Найл осторожно поднялся, забыв удержать свалившееся на пол одеяло, и снял со стола светильник. Перешагивая через лежащих, пошел на кухню.
От увиденного он невольно ахнул и попятился. Под столом тяжело хлябала серая студенистая масса, пузырясь; вздымался ее грязноватый верх. Найл, нагнувшись, поднес светильник и тогда понял, что произошло. Через дыру в потолке в помещение пробрался гриб-головоног и теперь поглощал труп.
Найл поднял лежащий на полу веник и ткнул им в пузырящуюся массу никакой реакции.
- Что это? - прошептали сзади. Своей возней Найл разбудил Доггинза. Завидев гриб, тот подался назад от отвращения. Постояв несколько секунд, передернул плечами:
- А что, может, это как раз и есть наилучший выход.
- Его никак нельзя уничтожить?
- Только огнем или бластером. Иначе считай, что бесполезно.
- А если взять и искромсать?
- Без толку.
Вынув обломок ножа, Доггинз отсек подвижной серый отросток. Он шлепнулся на пол, извиваясь как червь.
Найл с изумленным ужасом наблюдал, как основная масса гриба пошла расползаться в стороны вязкой лужей, в то время как верткий обрубок тоже потянулся ей навстречу. Вот они сблизились, и его поглотили невидимые рты.
- Эта дрянь опасна?
- Только если ты неподвижен. А так вреда от нее нет, слишком медленно шевелится.
- Чем же она кормится?
- Кто ее знает. Может, похоже, годами сидеть на голодном пайке.
Доггинз зевнул и отправился назад к своему креслу.
Следующие пять минут Найл, как зачарованный, с отвращением неотрывно следил за грибом. Тот испускал запах гнилой растительности, а тысячи коротких его зевов, поглощая бездыханное тело, то и дело издавали чмокающие звуки. Змейка слизи, сбегающая но стене из дыры в потолке, показывала, что существо способно присасываться к гладкой поверхности.
Скорость поглощения у него была, очевидно, колоссальной: через тяжело вздымающуюся массу тело Киприана перестало уже различаться.
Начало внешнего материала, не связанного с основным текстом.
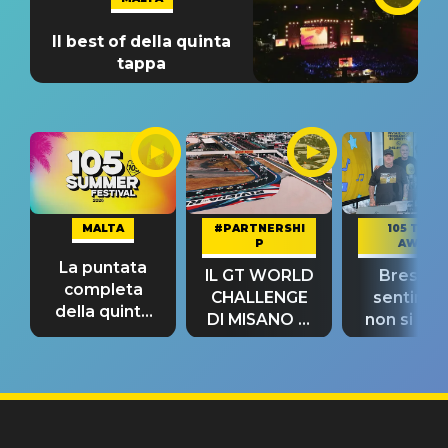
Il best of della quinta
tappa
MALTA
#PARTNERSHI
105 TAKE
P
AWAY
La puntata
IL GT WORLD
Bresh: "I
completa
CHALLENGE
sentime
della quinta
DI MISANO si
non si pr
tappa
riconferma
fino alla n
un GRANDE
prima"
SUCCESSO!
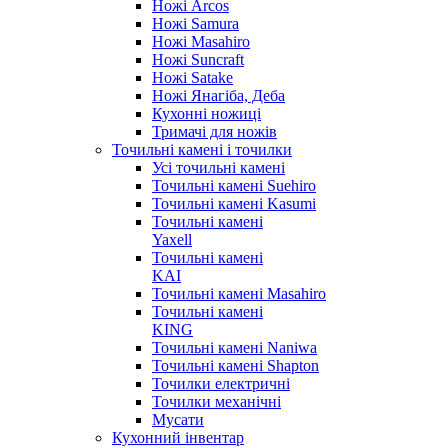
Ножі Arcos
Ножі Samura
Ножі Masahiro
Ножі Suncraft
Ножі Satake
Ножі Янагіба, Деба
Кухонні ножиці
Тримачі для ножів
Точильні камені і точилки
Усі точильні камені
Точильні камені Suehiro
Точильні камені Kasumi
Точильні камені
Yaxell
Точильні камені
KAI
Точильні камені Masahiro
Точильні камені
KING
Точильні камені Naniwa
Точильні камені Shapton
Точилки електричні
Точилки механічні
Мусати
Кухонний інвентар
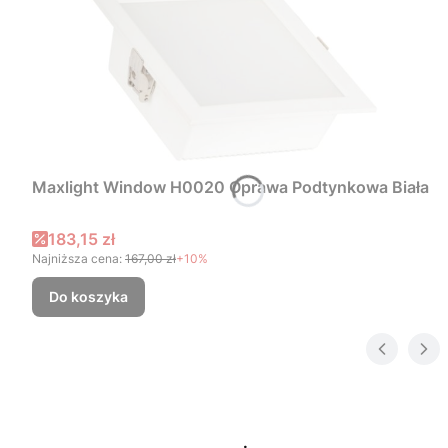
Maxlight Window H0020 Oprawa Podtynkowa Biała
Cena promocyjna
183,15 zł
Najniższa cena:
167,00 zł
+10%
Do koszyka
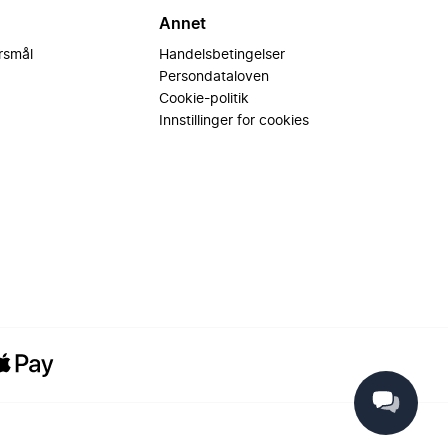
Annet
ørsmål
Handelsbetingelser
Persondataloven
Cookie-politik
Innstillinger for cookies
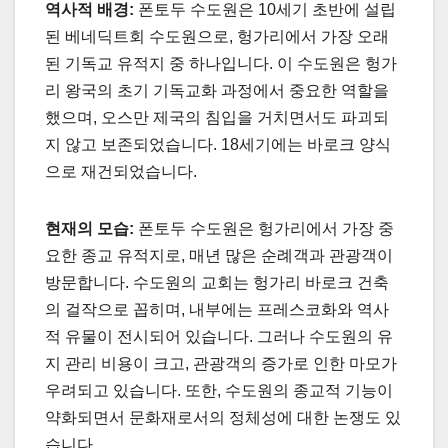
역사적 배경:
폰토두 수도원은 10세기 초반에 설립
된 베네딕트회 수도원으로, 헝가리에서 가장 오래
된 기독교 유적지 중 하나입니다. 이 수도원은 헝가
리 왕국의 초기 기독교화 과정에서 중요한 역할을
했으며, 오스만 제국의 침입을 거치면서도 파괴되
지 않고 보존되었습니다. 18세기에는 바로크 양식
으로 재건되었습니다.
현재의 모습:
폰토두 수도원은 헝가리에서 가장 중
요한 종교 유적지로, 매년 많은 순례객과 관광객이
방문합니다. 수도원의 교회는 헝가리 바로크 건축
의 걸작으로 꼽히며, 내부에는 프레스코화와 역사
적 유물이 전시되어 있습니다. 그러나 수도원의 유
지 관리 비용이 크고, 관광객의 증가로 인한 마모가
우려되고 있습니다. 또한, 수도원의 종교적 기능이
약화되면서 문화재로서의 정체성에 대한 논쟁도 있
습니다.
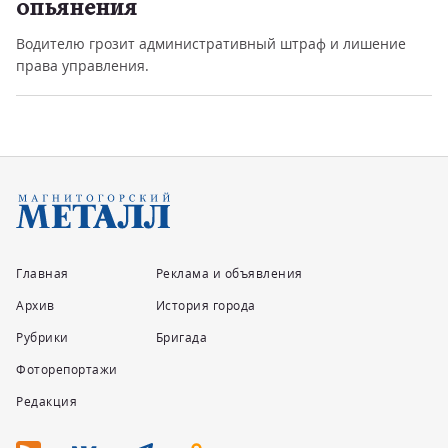
опьянения
Водителю грозит административный штраф и лишение
права управления.
Главная
Реклама и объявления
Архив
История города
Рубрики
Бригада
Фоторепортажи
Редакция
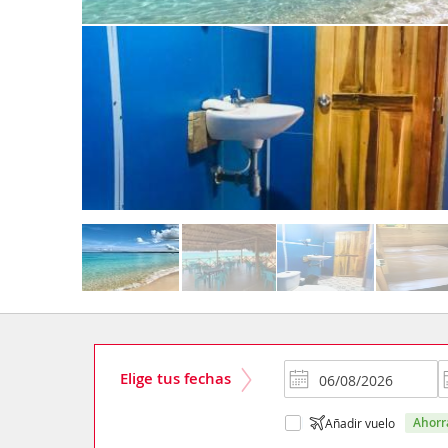
Elige tus fechas
ahor
Añadir vuelo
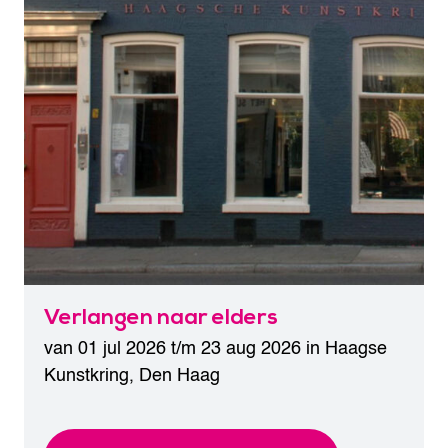
Verlangen naar elders
van 01 jul 2026 t/m 23 aug 2026 in
Haagse
Kunstkring
,
Den Haag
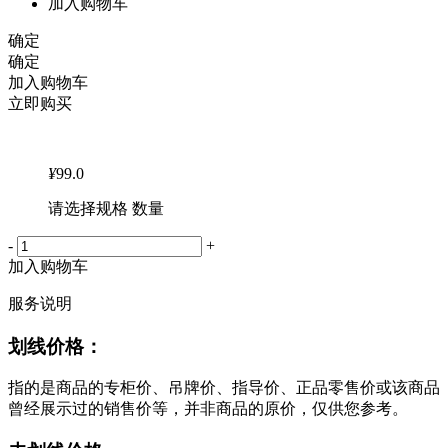
加入购物车
确定
确定
加入购物车
立即购买
¥
99.0
请选择规格 数量
-
+
加入购物车
服务说明
划线价格：
指的是商品的专柜价、吊牌价、指导价、正品零售价或该商品
曾经展示过的销售价等，并非商品的原价，仅供您参考。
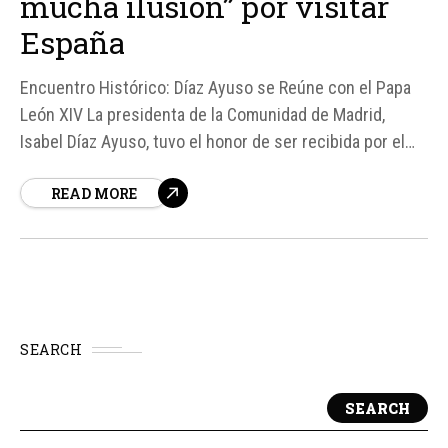
mucha ilusión” por visitar
España
Encuentro Histórico: Díaz Ayuso se Reúne con el Papa
León XIV La presidenta de la Comunidad de Madrid,
Isabel Díaz Ayuso, tuvo el honor de ser recibida por el
Papa León XIV en el Vaticano, a pocos días de su
READ MORE
esperado viaje apostólico a España.
SEARCH
SEARCH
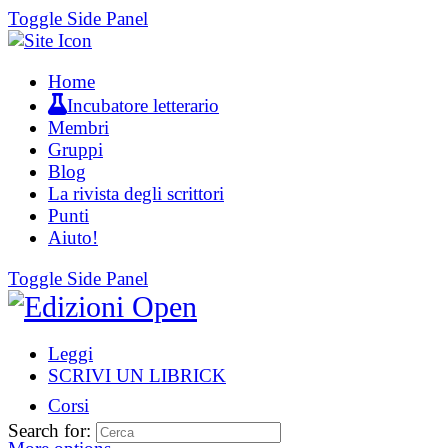
Toggle Side Panel
Home
Incubatore letterario
Membri
Gruppi
Blog
La rivista degli scrittori
Punti
Aiuto!
Toggle Side Panel
Leggi
SCRIVI UN LIBRICK
Corsi
Search for:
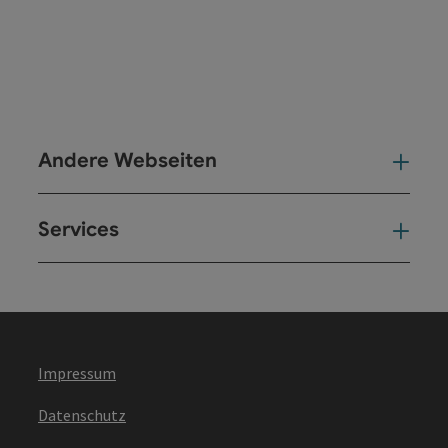
Andere Webseiten
And
Services
Ser
Impressum
Datenschutz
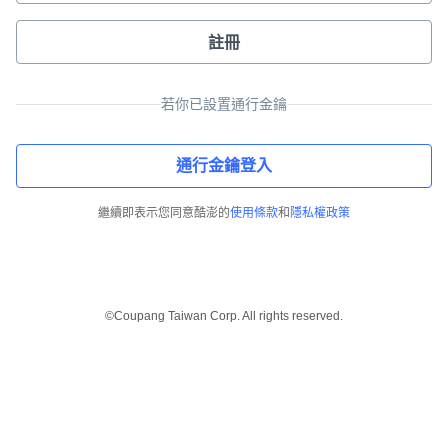
註冊
若你已設置通行金鑰
通行金鑰登入
繼續即表示您同意酷澎的
使用條款
和
隱私權政策
©Coupang Taiwan Corp. All rights reserved.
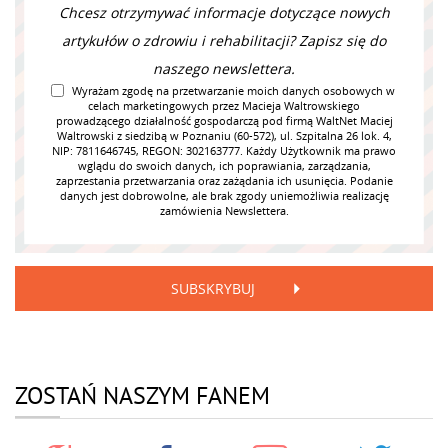
Chcesz otrzymywać informacje dotyczące nowych
artykułów o zdrowiu i rehabilitacji? Zapisz się do
naszego newslettera.
Wyrażam zgodę na przetwarzanie moich danych osobowych w
celach marketingowych przez Macieja Waltrowskiego
prowadzącego działalność gospodarczą pod firmą WaltNet Maciej
Waltrowski z siedzibą w Poznaniu (60-572), ul. Szpitalna 26 lok. 4,
NIP: 7811646745, REGON: 302163777. Każdy Użytkownik ma prawo
wglądu do swoich danych, ich poprawiania, zarządzania,
zaprzestania przetwarzania oraz zażądania ich usunięcia. Podanie
danych jest dobrowolne, ale brak zgody uniemożliwia realizację
zamówienia Newslettera.
SUBSKRYBUJ
ZOSTAŃ NASZYM FANEM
По мере того как отвращение сменялось любопытством, Найл стал сужать фокус внимания до тех пор, пока внутренняя сущность не уподобилась своей незыблемостью воде в безветренный день.
На какое-то мгновение он слился с хищной сущностью гриба, ощущая полную его поглощенность процессом усвоения пищи, и с интересом уяснил, что создание, оказывается, сознает его, Найла, присутствие. Гриб воспринимал его как рассеянную массу жизненной энергии, потенциальную пищу и потенциальную опасность. Но пока он насыщался, Найл был не в счет.
Затем сознание человека выскользнуло за пределы скудной сущности гриба, Найл в очередной раз уловил сочащуюся каплями, пульсирующую энергию, которая, казалось, расходилась через землю, как крупная рябь по глади пруда.